# I found a way to FEED SNAILS WITHOUT A MESS! xD



## teeneythebetta (Apr 29, 2012)

Hehe thought I would share.. I bought a cave called a "moon rock" from walmart. It glows in the dark... Well I give my nerite snails algae wafers, which make an awful mess in the gravel... Well I just put the algae wafers in this and they go right for it! So now instead of siphoning A LOT, I can just remove the cave and clean it out  I like this one because it doesn't like REALLY artificial and tacky.


----------



## mhxistenz (Apr 7, 2012)

Your betta doesn't go in the cave? Mine will steal any food, the piggies.


----------



## teeneythebetta (Apr 29, 2012)

mhxistenz said:


> Your betta doesn't go in the cave? Mine will steal any food, the piggies.

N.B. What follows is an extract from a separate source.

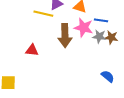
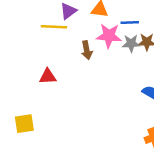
brown arrow: (65, 36) -> (87, 50), size x0.6

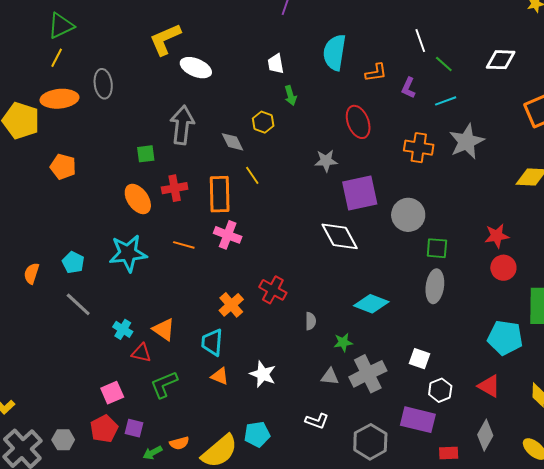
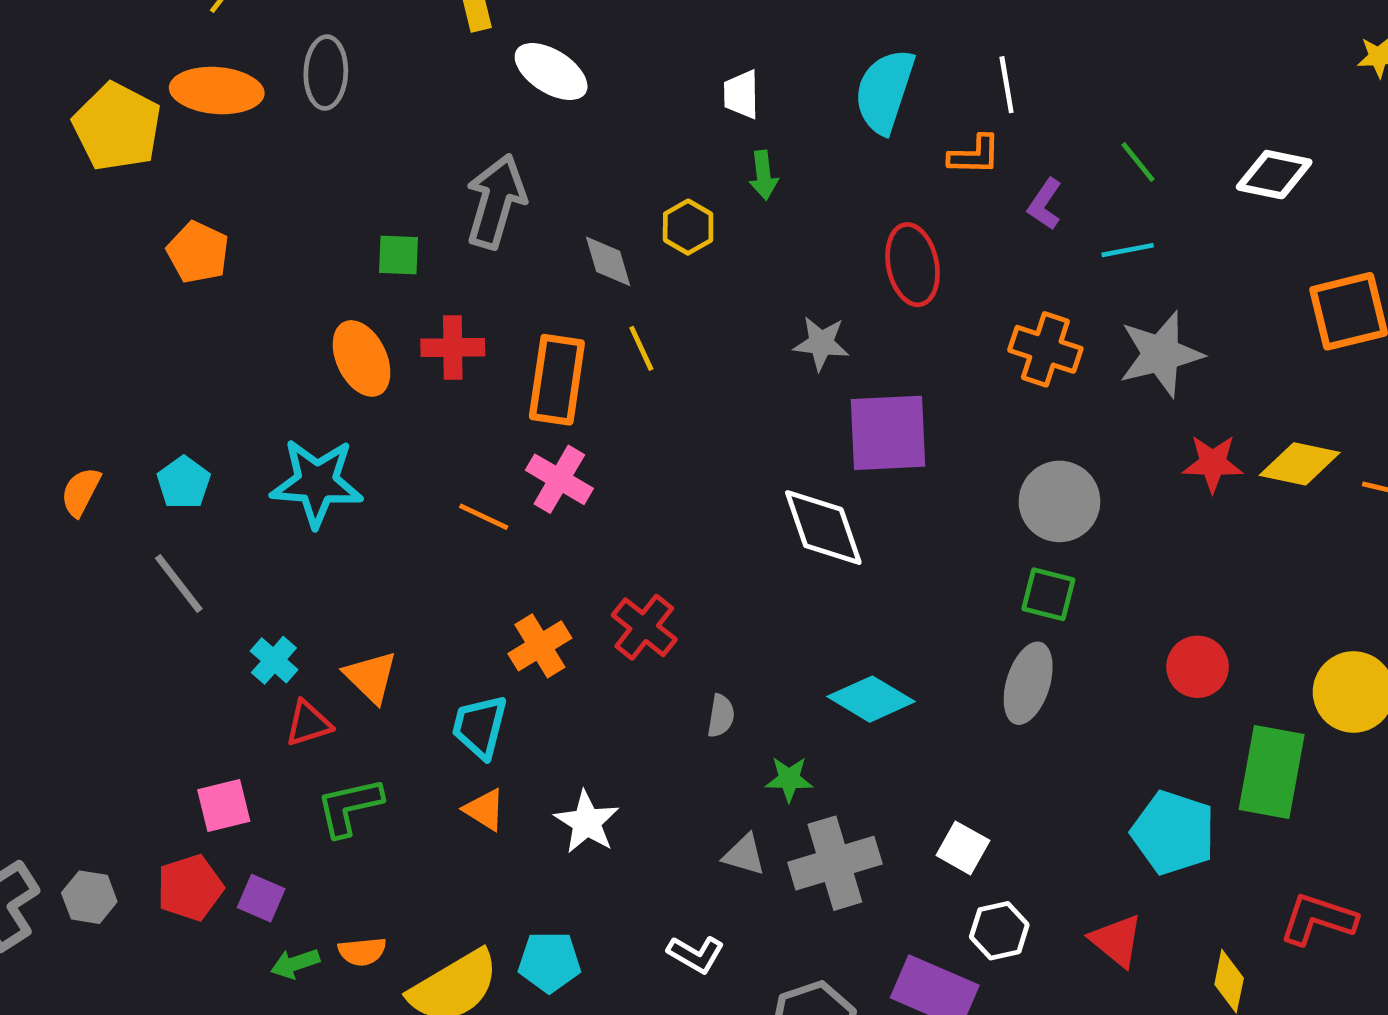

Hehe no, at least not yet 
But when I put the food on the gravel, shed put it in her mouth but spit it out xD I guess she didnt like it!


----------



## littlegreen (Mar 11, 2012)

I have that same cave! I don't put food in it for my snail (I take him out and feed him separately) but somehow my snail LOVES it! He's always in there. It's pretty awesome, because it means that most of his poop ends up in there, too! My betta on the other hand has never shown any interest in it.


----------



## MyRainbowBettaFish (May 9, 2012)

can you take a pic of it in the dark?


----------



## teeneythebetta (Apr 29, 2012)

littlegreen said:


> I have that same cave! I don't put food in it for my snail (I take him out and feed him separately) but somehow my snail LOVES it! He's always in there. It's pretty awesome, because it means that most of his poop ends up in there, too! My betta on the other hand has never shown any interest in it.

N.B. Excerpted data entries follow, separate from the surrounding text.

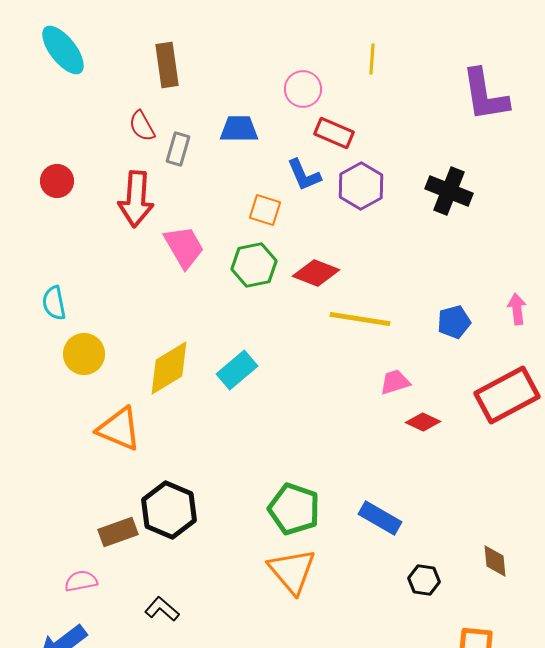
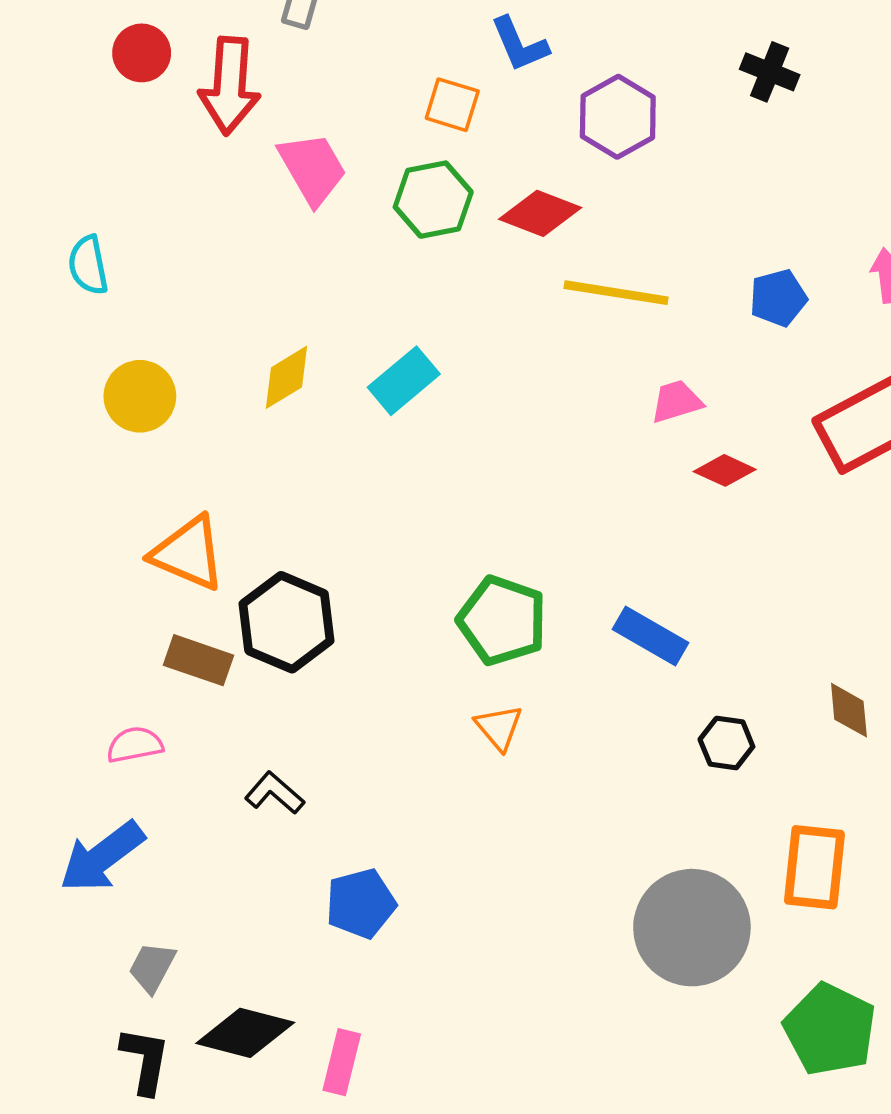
red circle: (57, 181) -> (142, 53), moved
purple hexagon: (361, 186) -> (618, 117), moved
black cross: (449, 191) -> (770, 72), size x0.7
yellow circle: (84, 354) -> (140, 396), moved
yellow diamond: (169, 368) -> (287, 377), size x0.7
orange triangle: (119, 429) -> (188, 553), moved
brown rectangle: (118, 532) -> (199, 660), turned 39
orange triangle: (292, 571) -> (499, 727), size x0.6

yeah, same here. Hehe they poo a lot! xD They like to hang out in there and in my spongebob pineapple house ^.^


----------



## teeneythebetta (Apr 29, 2012)

MyRainbowBettaFish said:


> can you take a pic of it in the dark?


I just tried... My camera showed the cave on the screen but once the pic was taken, it was completely black -_-


----------



## Pogthefish (Mar 24, 2012)

I do the same with a conch shell, and it adds calcium, and raises the Ph and KH


----------



## Kitty Whiskers (Sep 28, 2009)

Ahhh yes, I just seen one of those glow in the dark caves at Wal mart. I wanna get one too


----------



## Pogthefish (Mar 24, 2012)

teeneythebetta said:


> yeah, same here. Hehe they poo a lot! xD They like to hang out in there and in my spongebob pineapple house ^.^


i love when I put in lettuce and come back to a big pile of poop, easier to clean ^_^


----------